Потом я попал на «Лебединое озеро» в Кремлевский дворец (мамина знакомая работала там администратором касс и часто выписывала нам контрамарки). Во время действия заснул, но в антракте купил кассету с записью «Спартака», где танцевали Владимир Васильев и Марис Лиепа. Посмотрел видео, и это перевернуло мою жизнь: я понял, чем хочу заниматься.
— А танцевать в Большом хотели?
— Мне тогда казалось, да и сейчас я так думаю, что Большой — это Олимп, место для богов, недостижимый космос! Ведь до меня и после тоже ни один выпускник нашей школы в Большом не танцевал, даже в кордебалете. Но когда я учился в выпускном классе, школа участвовала в фестивале-смотре хореографических училищ страны.

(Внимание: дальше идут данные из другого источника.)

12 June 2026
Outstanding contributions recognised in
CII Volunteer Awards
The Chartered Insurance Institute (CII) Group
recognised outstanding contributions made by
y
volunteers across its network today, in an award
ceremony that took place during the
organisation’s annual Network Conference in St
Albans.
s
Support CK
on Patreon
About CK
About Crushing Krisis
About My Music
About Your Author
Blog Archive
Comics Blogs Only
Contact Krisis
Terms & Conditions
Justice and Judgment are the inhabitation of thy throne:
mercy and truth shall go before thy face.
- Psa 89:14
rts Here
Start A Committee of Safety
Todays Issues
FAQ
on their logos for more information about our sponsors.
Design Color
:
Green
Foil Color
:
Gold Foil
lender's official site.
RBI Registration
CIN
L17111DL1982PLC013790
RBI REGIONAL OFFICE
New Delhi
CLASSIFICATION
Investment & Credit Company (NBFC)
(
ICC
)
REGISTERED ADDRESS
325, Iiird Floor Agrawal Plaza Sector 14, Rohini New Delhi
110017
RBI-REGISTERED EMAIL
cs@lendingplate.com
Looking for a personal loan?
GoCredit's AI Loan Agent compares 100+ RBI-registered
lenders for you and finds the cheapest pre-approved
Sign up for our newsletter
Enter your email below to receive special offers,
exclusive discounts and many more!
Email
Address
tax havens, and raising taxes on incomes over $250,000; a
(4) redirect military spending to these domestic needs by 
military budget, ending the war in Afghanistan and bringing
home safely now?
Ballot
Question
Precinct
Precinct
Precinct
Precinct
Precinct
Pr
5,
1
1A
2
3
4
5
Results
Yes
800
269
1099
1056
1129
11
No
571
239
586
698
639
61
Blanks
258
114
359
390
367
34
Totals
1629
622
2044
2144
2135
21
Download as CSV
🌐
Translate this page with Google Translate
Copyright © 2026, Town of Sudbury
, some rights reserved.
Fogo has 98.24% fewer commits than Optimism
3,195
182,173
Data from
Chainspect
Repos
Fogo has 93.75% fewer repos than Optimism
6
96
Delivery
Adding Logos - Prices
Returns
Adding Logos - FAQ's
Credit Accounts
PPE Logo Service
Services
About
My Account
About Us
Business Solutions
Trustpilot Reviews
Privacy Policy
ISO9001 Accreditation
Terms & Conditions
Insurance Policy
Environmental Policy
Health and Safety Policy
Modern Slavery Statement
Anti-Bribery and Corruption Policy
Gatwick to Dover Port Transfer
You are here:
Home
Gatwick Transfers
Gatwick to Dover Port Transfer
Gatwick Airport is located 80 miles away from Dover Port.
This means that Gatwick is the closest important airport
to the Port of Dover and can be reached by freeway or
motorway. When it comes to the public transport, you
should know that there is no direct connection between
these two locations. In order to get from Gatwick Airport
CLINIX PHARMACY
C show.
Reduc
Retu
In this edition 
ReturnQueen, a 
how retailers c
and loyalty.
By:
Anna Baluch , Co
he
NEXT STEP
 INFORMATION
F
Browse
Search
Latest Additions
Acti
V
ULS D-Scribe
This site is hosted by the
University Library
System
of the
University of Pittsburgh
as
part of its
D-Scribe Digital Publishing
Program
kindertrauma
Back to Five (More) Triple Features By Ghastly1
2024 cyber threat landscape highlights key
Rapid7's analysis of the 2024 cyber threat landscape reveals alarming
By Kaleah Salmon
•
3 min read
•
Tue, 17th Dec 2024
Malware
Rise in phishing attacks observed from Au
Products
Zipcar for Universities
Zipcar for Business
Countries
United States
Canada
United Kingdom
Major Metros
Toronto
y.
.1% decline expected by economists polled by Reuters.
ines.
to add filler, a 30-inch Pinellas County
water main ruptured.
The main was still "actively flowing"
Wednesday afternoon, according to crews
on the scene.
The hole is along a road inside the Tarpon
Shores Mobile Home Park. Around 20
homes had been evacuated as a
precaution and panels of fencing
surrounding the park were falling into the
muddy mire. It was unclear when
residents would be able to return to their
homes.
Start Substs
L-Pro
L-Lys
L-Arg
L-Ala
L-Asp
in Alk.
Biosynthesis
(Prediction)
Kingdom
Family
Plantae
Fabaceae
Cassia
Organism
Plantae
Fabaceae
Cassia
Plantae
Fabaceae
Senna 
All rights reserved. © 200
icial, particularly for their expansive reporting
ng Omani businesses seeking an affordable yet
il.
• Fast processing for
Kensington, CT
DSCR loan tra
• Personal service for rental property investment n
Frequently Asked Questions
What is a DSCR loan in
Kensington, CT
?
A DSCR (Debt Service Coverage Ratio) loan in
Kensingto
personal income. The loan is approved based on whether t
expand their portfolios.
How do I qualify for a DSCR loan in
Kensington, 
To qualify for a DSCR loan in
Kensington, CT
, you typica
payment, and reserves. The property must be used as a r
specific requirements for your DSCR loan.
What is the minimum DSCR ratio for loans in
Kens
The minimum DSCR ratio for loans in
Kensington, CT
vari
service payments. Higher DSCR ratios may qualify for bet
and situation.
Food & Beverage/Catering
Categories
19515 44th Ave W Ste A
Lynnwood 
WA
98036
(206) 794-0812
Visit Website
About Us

Лучших ребят отбирали для концерта в Большом театре. Мы с партнершей танцевали па-де-де из «Сильфиды». Она жюри не понравилась, а меня отобрали на гала-концерт, хотя во время танца я потерял балетку! С тех пор всегда пришиваю туфли к трико.
Так вот, именно тогда впервые подумал: раз меня отобрали, может, могу работать в кордебалете Большого? Кстати, педагоги МАХУ после фестиваля предложили мне перейти на оставшиеся месяцы к ним. Но мне не хотелось предавать свою альма-матер, и я получил диплом училища при театре танца «Гжель».
— Куда направились с этим дипломом?
— Меня пригласил в свою труппу Борис Яковлевич Эйфман: сразу взял солистом, предложил две главные партии. Но я все-таки решил показаться в Большой. Уточнил у Андрея Александровича Евдокимова, когда там просмотр, а он мне прямо сказал: «Завтра. Но тебя вряд ли возьмут, в Большой берут только своих или сверхталантливых». Но я не сдавался: «Все-таки попробую...» И мой педагог сделал мне пропуск в театр.